● **Passage shown**
* * *

Council of Europe Conferences of Ministers of Justice

24th Conference of European Ministers of Justice

4-5 October 2001, Moscow (Russian Federation)


Report by the Secretary General of the Council of Europe


1. The 24th Conference of European Ministers of Justice was held in Moscow on 4 and 5 October 2001 at the invitation of the Russian Government. The agenda, list of participants and Resolutions adopted are set out in Appendices I-III to this report.

2. The Bureaux of the European Committee on Legal Co-operation (CDCJ) and the European Committee on Crime Problems (CDPC), as well as the Senior Officials, held their preparatory meetings on the eve of the Conference.

3. The Minister of Justice of the Russian Federation was elected Chair of the Conference. The Ministers of Justice of Moldova and the Czech Republic were elected Vice-Chairs.

4. The themes of the Conference were:

- “Fight against International Terrorism”

- “Implementation of judicial decisions in conformity with European standards”:

Implementation of long-term prison sentences
General approach and means of achieving effective enforcement of civil judicial decisions – strengthening or reducing the role of the state.

The first theme was added to the agenda of the Conference, on a proposal by the Minister of Justice of Germany, supported by the Ministers of Justice of Slovenia, Turkey and the Russian Federation.

* * *

● **Supplied entries**
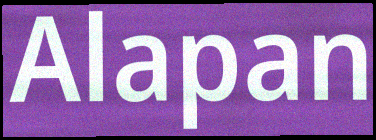
AlapanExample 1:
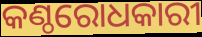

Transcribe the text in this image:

କଣ୍ଠରୋଧକାରୀ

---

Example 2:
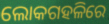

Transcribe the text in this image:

ଲୋକଗହଳିରେ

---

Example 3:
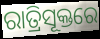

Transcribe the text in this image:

ରାତ୍ରିସୂକ୍ତରେ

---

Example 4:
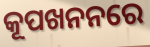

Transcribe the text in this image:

କୂପଖନନରେ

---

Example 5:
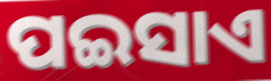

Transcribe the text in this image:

ପଇସାଏ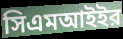
সিএমআইইর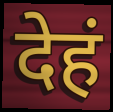
देहं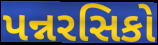
પન્નરસિકો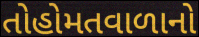
તોહોમતવાળાનો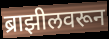
ब्राझीलवरून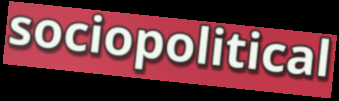
sociopolitical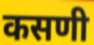
कसणीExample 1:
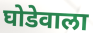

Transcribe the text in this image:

घोडेवाला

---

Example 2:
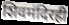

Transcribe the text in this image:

शिवमंदिरही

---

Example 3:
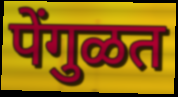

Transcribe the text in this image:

पेंगुळत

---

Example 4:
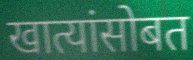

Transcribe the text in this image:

खात्यांसोबत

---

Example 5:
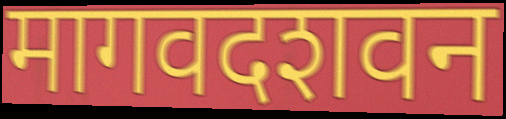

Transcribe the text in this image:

* * *

● **What is asked**
1 - In the conference report, list every country whose Minister of Justice is mentioned.
2 - Continue the report on the 2001 Moscow conference of justice ministers, starting after its last sentence.
The lines above come from a separate source and are unrelated to the conference report.

● **Answers for the exercise**
1 - Russian Federation, Moldova, Czech Republic, Germany, Slovenia, Turkey

2 -
5. The main report on the second theme was submitted by the Minister of Justice of the Russian Federation and a number of Ministers submitted a memorandum. The list of documents appears in Appendix IV.

6. A welcome address by the President of the Russian Federation, Mr Vladimir Putin, was read out by his representative.

Later during the Conference, President Putin received the Ministers and Heads of Delegation in the Kremlin. The President stressed the need for European co-operation in the fight against terrorism, and praised the Council of Europe for its assistance to Russia in the process of legal and judicial reforms.

7. In his opening speech, the Deputy Secretary General referred to the Declaration of the Committee of Ministers of 12 September 2001 on the fight against international terrorism, and the decisions of 21 September. These decisions are but a first step, and the input of the Ministers of Justice in much awaited in order to finalise the plan of future actions of the Council of Europe.

The Deputy Secretary General commended the achievements of the Russian Federation in the process of legal and judicial reforms, and pointed to the areas in which work remained to be done, stressing the readiness of the Council of Europe to assist in any possible way.

Finally, the Deputy Secretary General recalled that the execution of judicial decisions is part and parcel of the problems related to efficiency and fairness of justice: this Conference is the natural follow-up to the most recent Conferences of European Ministers of Justice.

8. On the occasion of the Conference, the Additional Protocol (ETS 179) to the 1977 European Agreement on the Transmission of Applications for Legal Aid (ETS 092) and the Convention on Information and Legal Cooperation concerning "Information Society Services" (ETS 180) were opened for signature; details are provided in Appendix V to this report.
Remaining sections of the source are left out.